To be sure, from the point of view of nominalist, via moderna logic, complexe significabilia and inherent universals signified by common terms in all categories are semantically superfluous, and ontologically weird items. But given the analysis of predication and the corresponding semantic theory of the copula in the "realist" via antiqua logic, they are necessary components of the semantic theory, which have to be accounted for separately in a relatively independent ontology (in which, nevertheless, they may still be eliminated in various ways). Now in this situation the semantic disagreement is far from trivial, and cannot be settled with an appeal to common usage. For the point is that in this case there is no common usage. The new semantics of the nominalists simply managed to catch on, thereby establishing a new usage with its own authoritative positions, but apparently without any sound theoretical justification. For example, the only justification Buridan offers for his identity-theory of the copula is that it is a first principle. But how could it be, if just a generation earlier everybody thought otherwise, and advocated the inherence-theory? But then, what can possibly justify Buridan’s move? Indeed, the big questions for us are precisely whether there is, can be, or has to be such a justification, and if so, then what such a justification can appeal to.

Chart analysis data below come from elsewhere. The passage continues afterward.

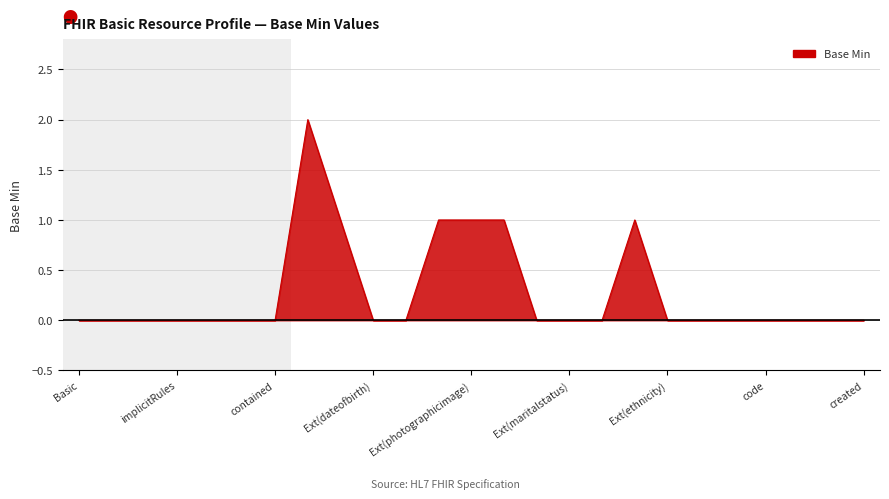

How many lines are shown in the chart?

1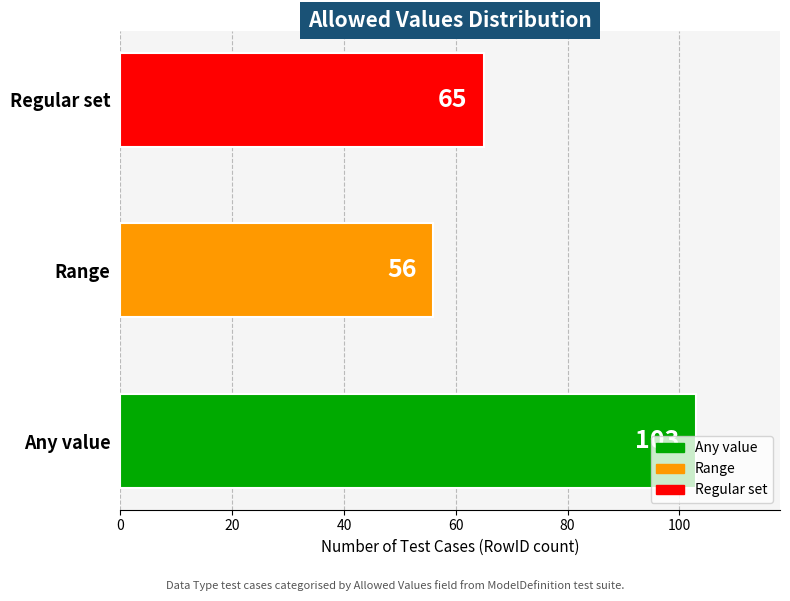

What is the smallest value displayed?

56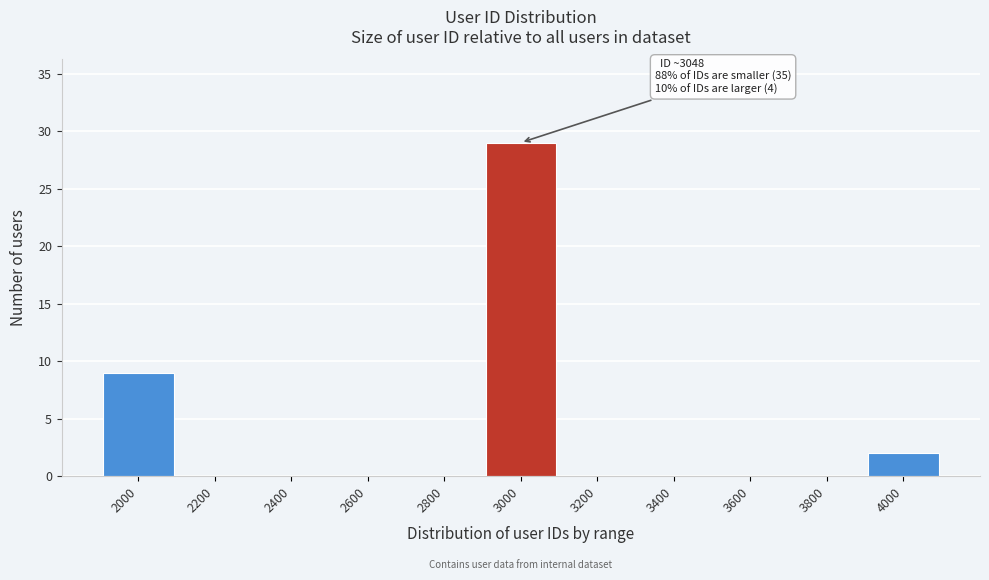

Reading left to right, what are all the values shown in this chart?

2000=9	2200=0	2400=0	2600=0	2800=0	3000=29	3200=0	3400=0	3600=0	3800=0	4000=2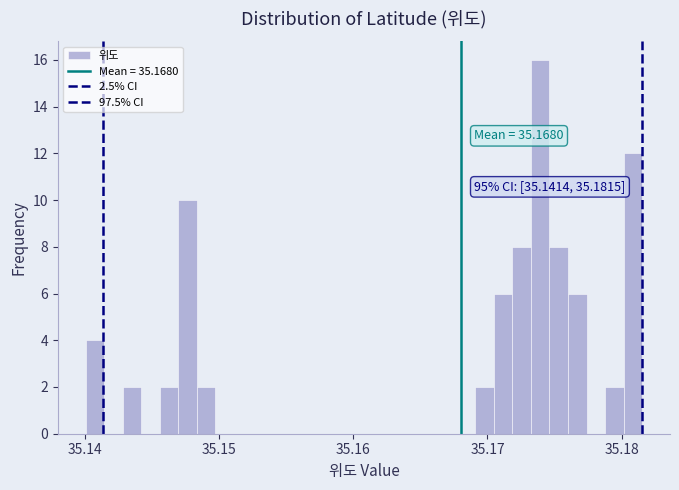

Around what value on the x-axis is the tallest bar? Give the approximate position of its centre, as read against the axis.

35.174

From this point of view the work of the medieval artistae can hardly be deemed insignificant. On the contrary, their work constituted the first and most significant move towards the emergence of modern philosophy, in which the type of paradigm-shift they initiated, introducing profound theoretical changes on the semantic level of philosophical discourse, has become the rule, rather than the exception. But then we can understand our modern situation much better, if we carefully study this phenomenon at its roots, as it first emerged in a very different intellectual historical context.
Therefore, in conclusion, let me just raise for the discussion what I described above as the big questions for us in this context, namely, whether there is, can be, or has to be a theoretical justification for the paradigm-shift introduced by the new nominalist semantics, and if so, what is it that such a justification can appeal to, and if not, on what basis can we claim the opposite?